Arwen sat down under a tree and pulled a drum out of her large bag. Her son Jimmy, 2, beat it a few times and then his mom led the group in a chant expressing their gratitude for the abundant planet. She said her mother raised her in the art of wild crafting and taught her to talk and sing to the plants.
“My mom, Peggy Ek, raised me in the Wise Woman tradition of herbalism as taught by herbalist, educator, and author Susun Weed: ‘The Wise Woman tradition is the oldest tradition of healing known on our planet, yet one that is rarely identified, rarely written or talked about. It is an invisible tradition….The Wise Woman tradition is an oral tradition…and flows from experience rather than faith in books; from creativity rather than dogma; from many unique individuals creating new ways….There’s no president, no guru, no chairman of the board. There are no rules to follow. You can’t get a degree or certificate in the Wise Woman tradition. You can’t be tested on it, because there are no right and wrong answers.’ “
Arwen’s mother kept an extensive herb garden with nettles, hops, yarrow, comfrey, and mint. She put comfrey on Arwen’s “owies” and gave yarrow tea for fever. The songs and chants sung at the Wild Weeds Workshop were the same songs her mother sang to her as a child.

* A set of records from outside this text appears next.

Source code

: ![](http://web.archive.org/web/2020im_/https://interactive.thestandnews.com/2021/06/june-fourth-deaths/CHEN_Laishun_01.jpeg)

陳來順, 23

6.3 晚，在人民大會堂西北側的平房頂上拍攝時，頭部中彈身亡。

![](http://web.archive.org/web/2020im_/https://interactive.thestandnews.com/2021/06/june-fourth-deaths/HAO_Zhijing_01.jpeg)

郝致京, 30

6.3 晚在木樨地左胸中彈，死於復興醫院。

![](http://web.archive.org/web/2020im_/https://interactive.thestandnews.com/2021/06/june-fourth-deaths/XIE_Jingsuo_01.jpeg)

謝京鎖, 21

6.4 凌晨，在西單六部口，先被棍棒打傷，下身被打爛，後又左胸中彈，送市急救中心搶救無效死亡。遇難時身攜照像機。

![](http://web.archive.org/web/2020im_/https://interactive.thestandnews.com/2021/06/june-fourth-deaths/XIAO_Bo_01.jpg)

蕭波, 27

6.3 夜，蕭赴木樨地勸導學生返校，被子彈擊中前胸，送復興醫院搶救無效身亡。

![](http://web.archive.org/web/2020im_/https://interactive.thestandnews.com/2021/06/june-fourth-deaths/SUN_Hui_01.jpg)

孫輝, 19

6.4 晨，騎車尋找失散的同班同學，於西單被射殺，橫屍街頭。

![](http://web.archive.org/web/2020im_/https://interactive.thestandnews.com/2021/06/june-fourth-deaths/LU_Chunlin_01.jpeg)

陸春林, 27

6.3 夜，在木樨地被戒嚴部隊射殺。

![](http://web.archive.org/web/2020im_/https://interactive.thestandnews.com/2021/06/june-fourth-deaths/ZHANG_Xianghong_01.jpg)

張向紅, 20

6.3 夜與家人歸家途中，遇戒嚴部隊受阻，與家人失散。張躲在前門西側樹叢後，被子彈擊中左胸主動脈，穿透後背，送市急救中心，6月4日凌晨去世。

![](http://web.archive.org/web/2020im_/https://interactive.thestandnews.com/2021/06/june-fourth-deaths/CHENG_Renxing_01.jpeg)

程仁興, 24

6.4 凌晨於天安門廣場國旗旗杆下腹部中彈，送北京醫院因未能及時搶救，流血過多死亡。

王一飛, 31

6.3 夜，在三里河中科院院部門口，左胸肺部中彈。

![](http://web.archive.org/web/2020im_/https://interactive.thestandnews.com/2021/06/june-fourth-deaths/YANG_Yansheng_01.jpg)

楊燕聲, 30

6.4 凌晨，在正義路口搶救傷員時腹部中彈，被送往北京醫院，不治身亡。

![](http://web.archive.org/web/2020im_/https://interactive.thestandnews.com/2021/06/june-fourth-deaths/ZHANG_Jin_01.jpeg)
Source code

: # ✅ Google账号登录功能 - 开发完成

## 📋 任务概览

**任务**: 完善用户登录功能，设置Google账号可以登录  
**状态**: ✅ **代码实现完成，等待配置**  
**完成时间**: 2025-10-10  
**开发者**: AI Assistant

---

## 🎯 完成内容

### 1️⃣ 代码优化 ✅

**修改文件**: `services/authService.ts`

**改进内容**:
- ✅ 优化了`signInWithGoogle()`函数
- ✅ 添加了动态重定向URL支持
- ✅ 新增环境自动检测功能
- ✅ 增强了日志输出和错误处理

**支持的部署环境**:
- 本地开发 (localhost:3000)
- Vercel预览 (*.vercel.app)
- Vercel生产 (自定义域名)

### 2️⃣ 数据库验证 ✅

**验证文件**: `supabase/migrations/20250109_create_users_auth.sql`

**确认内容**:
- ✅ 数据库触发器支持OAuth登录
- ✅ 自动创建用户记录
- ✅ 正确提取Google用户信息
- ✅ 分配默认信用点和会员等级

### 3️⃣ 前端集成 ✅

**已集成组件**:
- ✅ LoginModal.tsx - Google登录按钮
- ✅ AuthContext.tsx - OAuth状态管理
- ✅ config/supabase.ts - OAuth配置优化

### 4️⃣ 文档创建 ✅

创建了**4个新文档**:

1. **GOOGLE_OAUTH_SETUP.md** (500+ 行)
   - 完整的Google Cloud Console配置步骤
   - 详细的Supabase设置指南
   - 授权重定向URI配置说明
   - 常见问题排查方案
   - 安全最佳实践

When Arwen moved to the mountains, Peggy Ek was happy to show off all the thriving medicinal plants growing wild on their land. As they walked along, her Peggy exclaimed, “you have wild violets!” The plants are so tiny and so well hidden she had completely overlooked this important edible and medicinal herb.
Six years ago Arwen’s mother was diagnosed with cancer. She treated it with herbs and homeopathy, and watched the cancer go into remission for a while. Then it came back and she opted for conventional treatment. She self-treated with oatstraw to help keep her strength, nettles to recover quickly from chemo, and even red clover to melt away smaller cancerous lumps.
“I imbibed profound wisdom watching her living fiercely and dying gracefully with the help of natural remedies and her Wise Woman ways,” said Arwen.
Although she wasn’t a good student as a child, Arwen’s mother’s quiet, simple ways in the garden planted seeds that are just now beginning to sprout and she is finding her inspiration here in the mountains.
Arwen’s budding non-profit, The Holistic Homestead, is all about increasing health literacy by sharing the joy of healing with simple medicines, remembering how our not-so-distant ancestors lived in harmony with the environment and had all the food and medicines they needed, and bringing more self-sufficiency to the community.
Arwen stopped in front of a tall, small-leafed plant that had yellow flowers and smelled like summer. Right now the yellow sweet clover lines most roadsides, dispensing its fresh-cut grass aroma everywhere. Yellow sweet clover relieves insomnia, stress, headaches, and depression, according to Arwen.
All thistles are good for the liver, she says, especially musk thistle, which is on the noxious weed list. Mullein tea relieves cough symptoms and is “nature’s toilet paper,” she added. “If the mullein flowers are mixed with oil and garlic, it will soothe earaches. Dried mullein makes a convenient torch and smoking mullein leaves can help one stop smoking.”
The group returned to Wild Bear for lunch, which included rice pudding with dandelion syrup, dandelion salad with nettle dressing, and hummus spiced with Nettle Me seasoning.
Emptying their bags, they began concocting their own balms and oils and smudge sticks, using what they had gathered at Mud Lake. Achy Joints was the favorite medicinal rub and is one of Arwen’s bestsellers.
Babz Cauchon of San Diego said the wild weeds tour was exactly what she had hoped it would be. “I feel like we came here just for this cosmic event. It is serendipity.”